Keeping up appearances for appearances sake is not Godly, but rather deceptive behavior when the heart is not right before God. In fact, its really nothing more than self serving pretense. We are no better than any other type of hypocrite if we polish up our lives through the observance of self serving behavioral habits and leave our hearts unclean. Concerning onself with publicly observed moral uprightness, is only part of what God expects from us. The most important part cannot be left undone.
40 Ye fools, did not he that made that which is without make that which is within also?
Jesus’ message on this topic is clear and He didn’t candy coat it for the Pharisees. Take note of the strong language He used. He even called them fools and was known to publically castigated the Pharisees with great vigor. (Mt. 23)
Christ was God’s Word in the flesh and therefore faithful to his Father’s counsel in all places and at all times. He made the truth known and concerned Himself with driving points home rather than being a respecter of persons. God’s will should always trump man’s want of social pleasantries.
41 But rather give alms of such things as ye have ; and, behold , all things are clean unto you.

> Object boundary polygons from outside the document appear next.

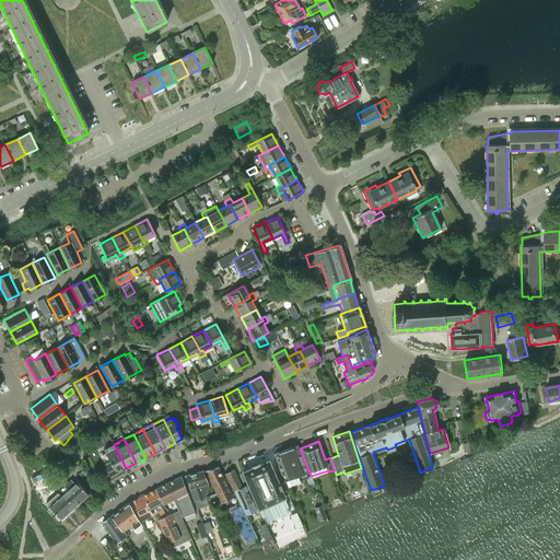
[(111,476),(126,468),(114,444),(104,450),(109,462),(104,465),(111,476)]
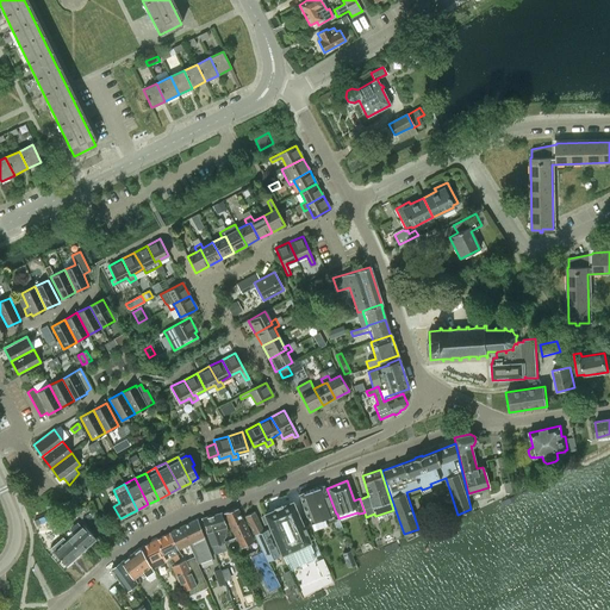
[(298,495),(306,517),(309,523),(311,523),(313,528),(321,526),(318,520),(334,515),(323,485),(298,495)]
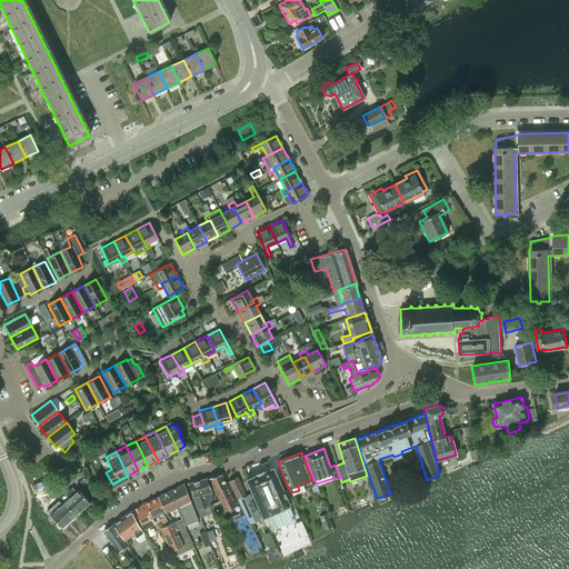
[(256,476),(247,479),(262,516),(267,526),(269,525),(271,530),(293,521),(290,516),(292,515),(288,505),(285,497),(286,496),(285,491),(289,490),(288,488),(286,482),(279,485),(272,468),(263,472),(262,471),(255,473),(256,476)]
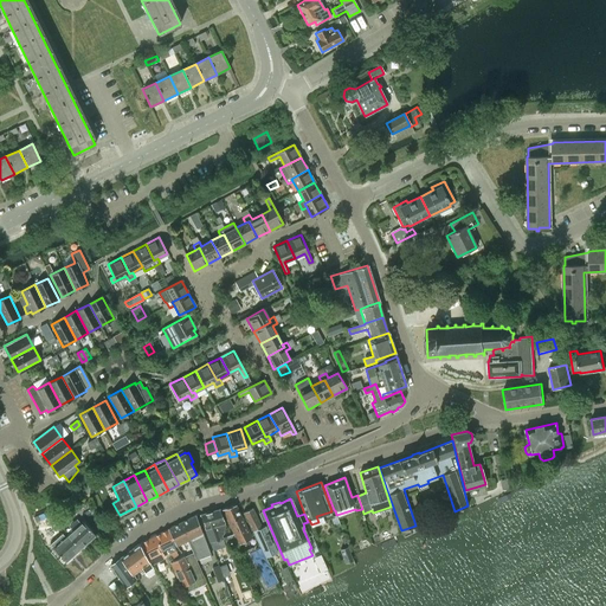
[(232,547),(252,537),(236,504),(221,509),(234,533),(227,536),(231,543),(232,547)]
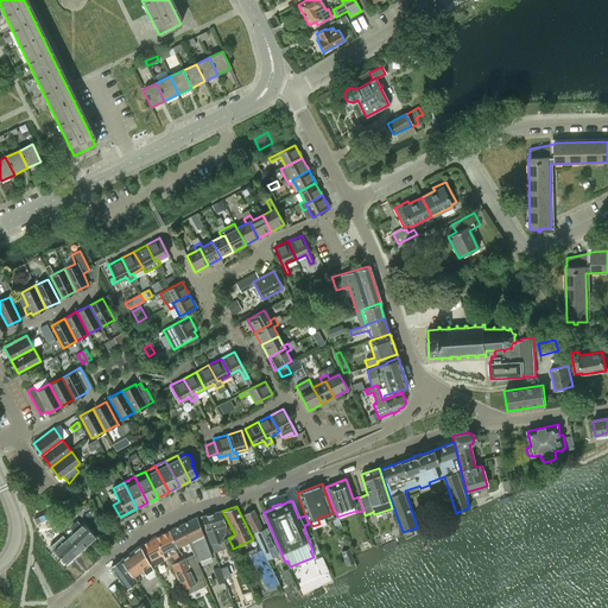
[(201,517),(210,544),(214,552),(226,548),(223,540),(225,539),(223,539),(222,536),(225,534),(226,526),(225,524),(226,524),(220,511),(201,517)]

It is not ceremonial washing or observing superficial religious practices that make us clean before God. This is done by doing things like giving of ourselves from the heart. It is sharing some of what God Himself has given to us. To do this effectively the heart must be changed, be purified. Otherwise, even the act of giving can be cancelled out when done begrudgingly.
In conclusion, we are cleansed by being saved by Christ and made cleaner still during the process of sanctification. When we give ourselves over to Christ and turn from our former ways, He is faithful to change our hearts and make us clean inside as well as outside.